Max: How did the LGBT camp at Gezi Park get started?
Emre: The LGBT bloc was actually built in one night. When we got back into the park after police retreated, some of us had rainbow flags and placards on our hands. We all know each other and we wanted to do a sit-in together. We didn’t know if the police were going to strike again and we wanted to stay together as LGBT people—it’s the mindset of minorities. That first night we brought a table and put some water and gas masks on it, and in the morning people from different groups brought food, hygiene stuff and medical supplies to our table. Other LGBT people throughout Turkey began talking about the bloc, and suddenly we became a new formative LGBT group in Turkey. It worked so successfully.

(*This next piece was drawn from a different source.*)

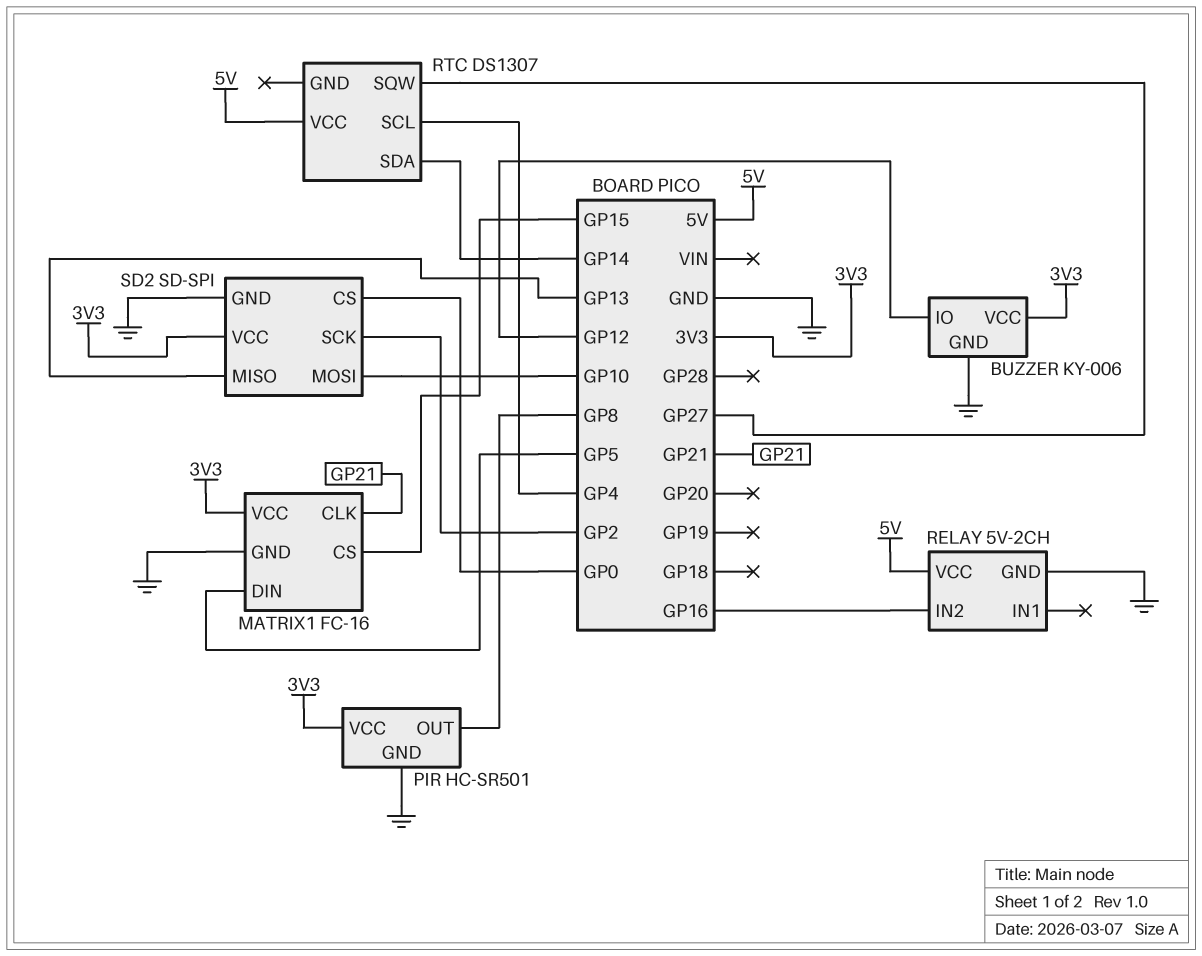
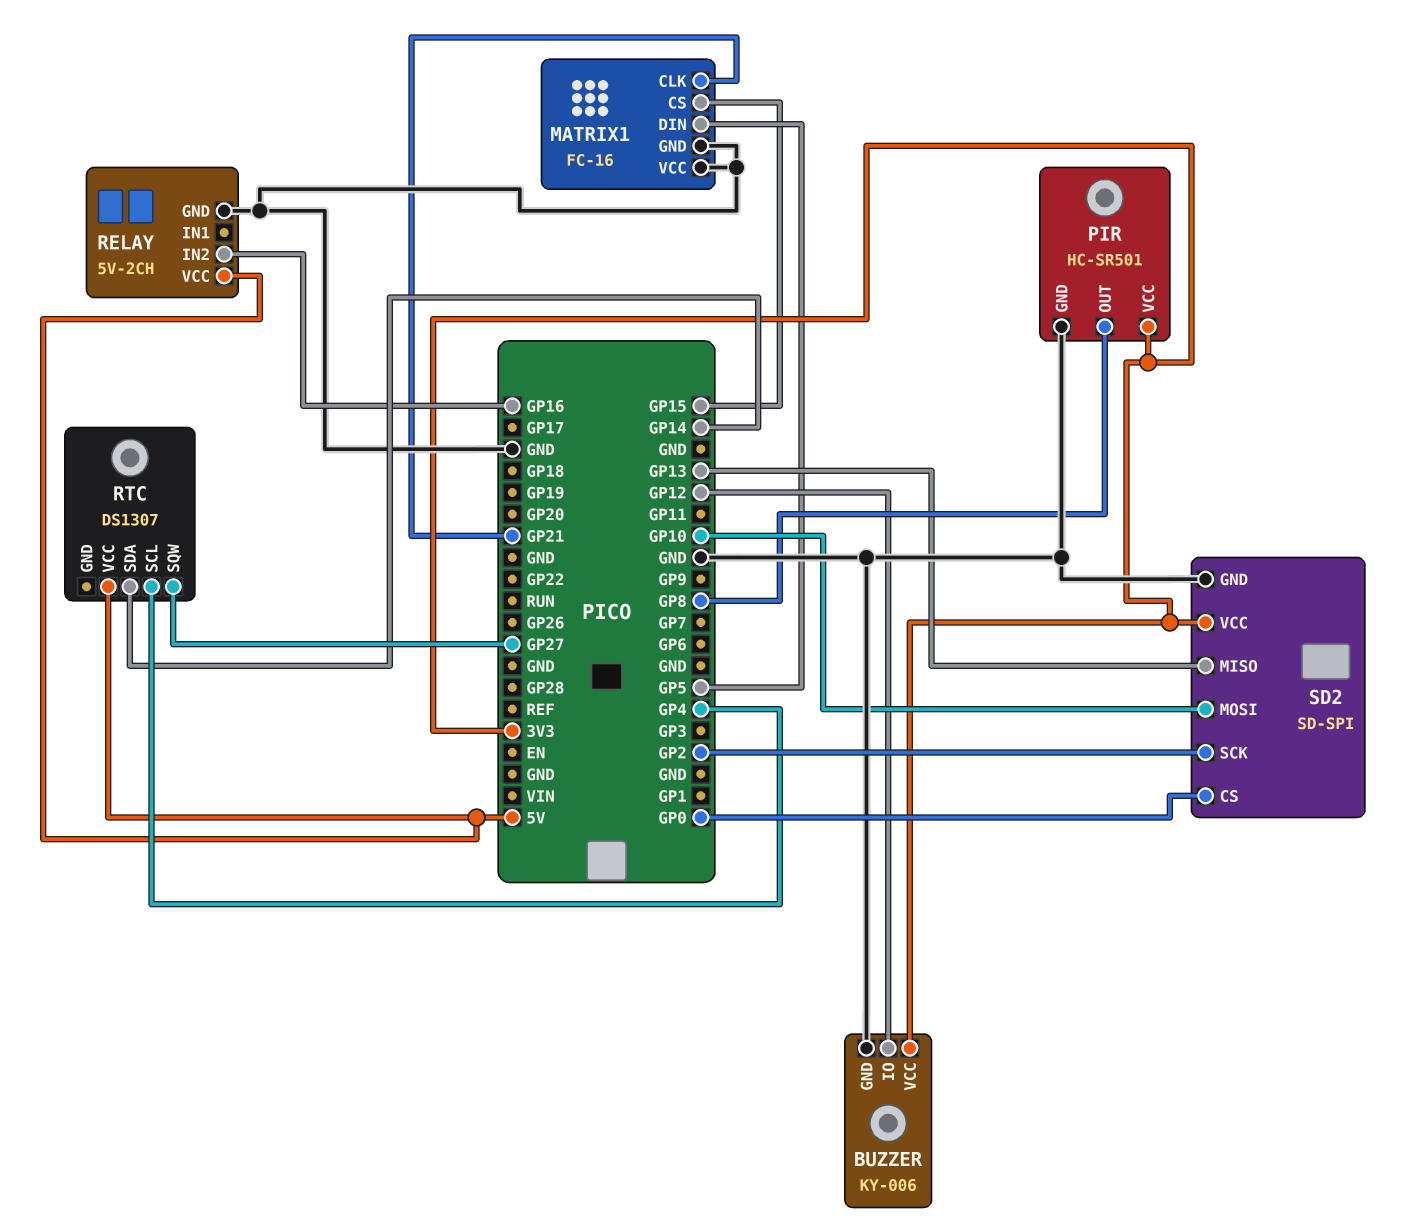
MATRIX1 pin VCC: 3V3 -> GND

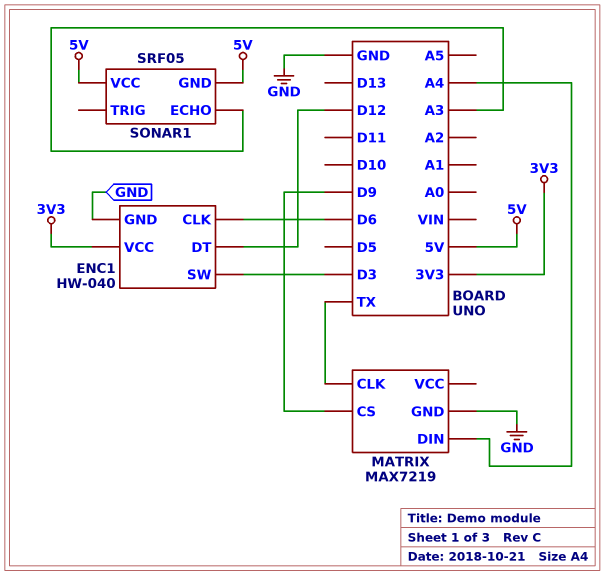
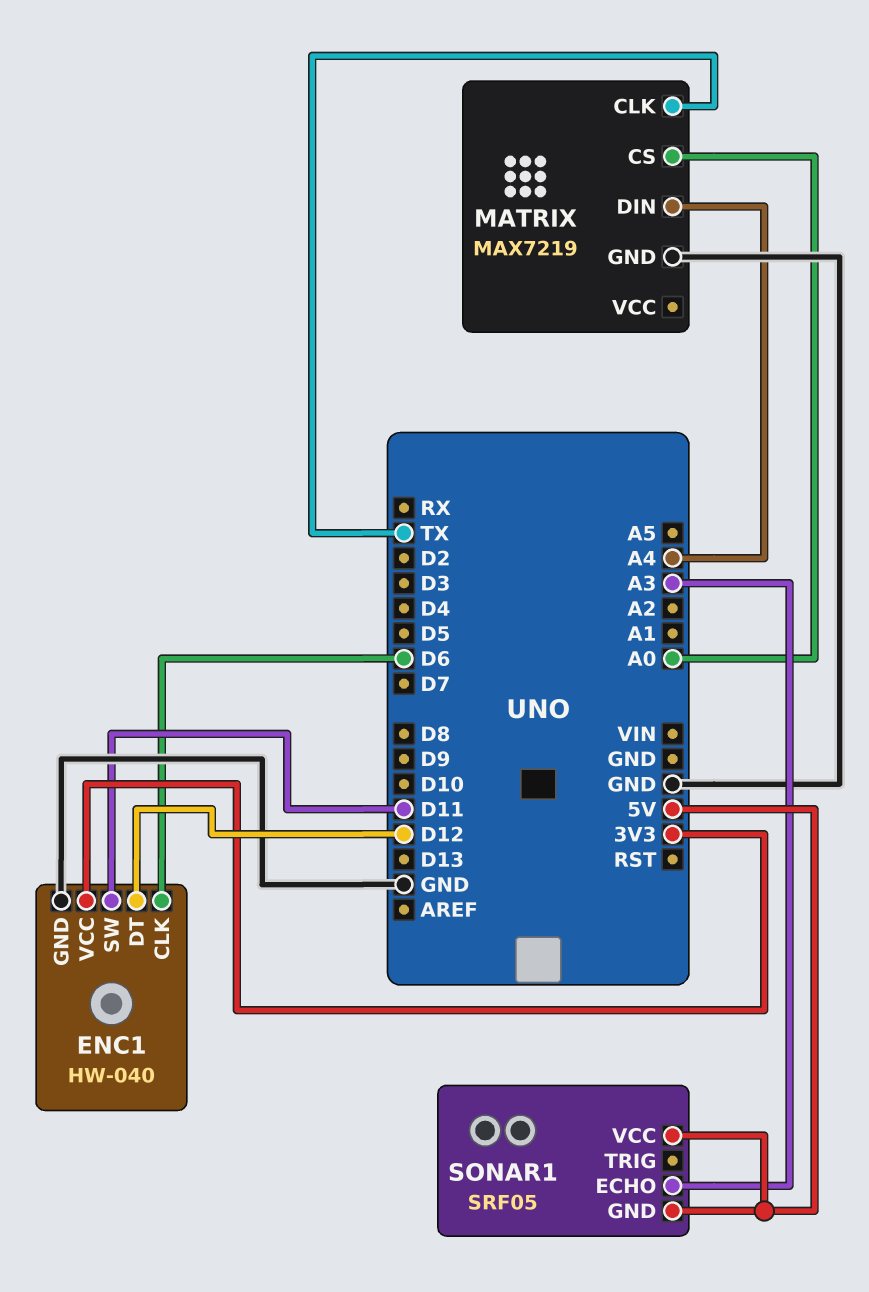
ENC1 pin SW: D3 -> D11
MATRIX pin CS: D9 -> A0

Max: With so many different interest groups in the park, did you ever experience tension or animosity towards you?
Emre: I never saw anything hateful happen in LGBT bloc. People were totally surprised and shocked because their stereotypes about LGBT people totally collapsed during these movements. LGBT Bloc was one of the main groups in the first day of the occupy movement, and we were fighting with the police too. People began apologizing to us for their homophobic and transphobic behaviors.
Football fans recently declared that from now on there won’t be any homophobic or transphobic chants in the stadiums—this was a first for Turkey. And also this year roughly 100,000 people attended LGBT pride in Turkey because of Gezi events. In 2012 we only walked with 25,000 people. I believe this occupation movement has awakened the new generation in Turkey.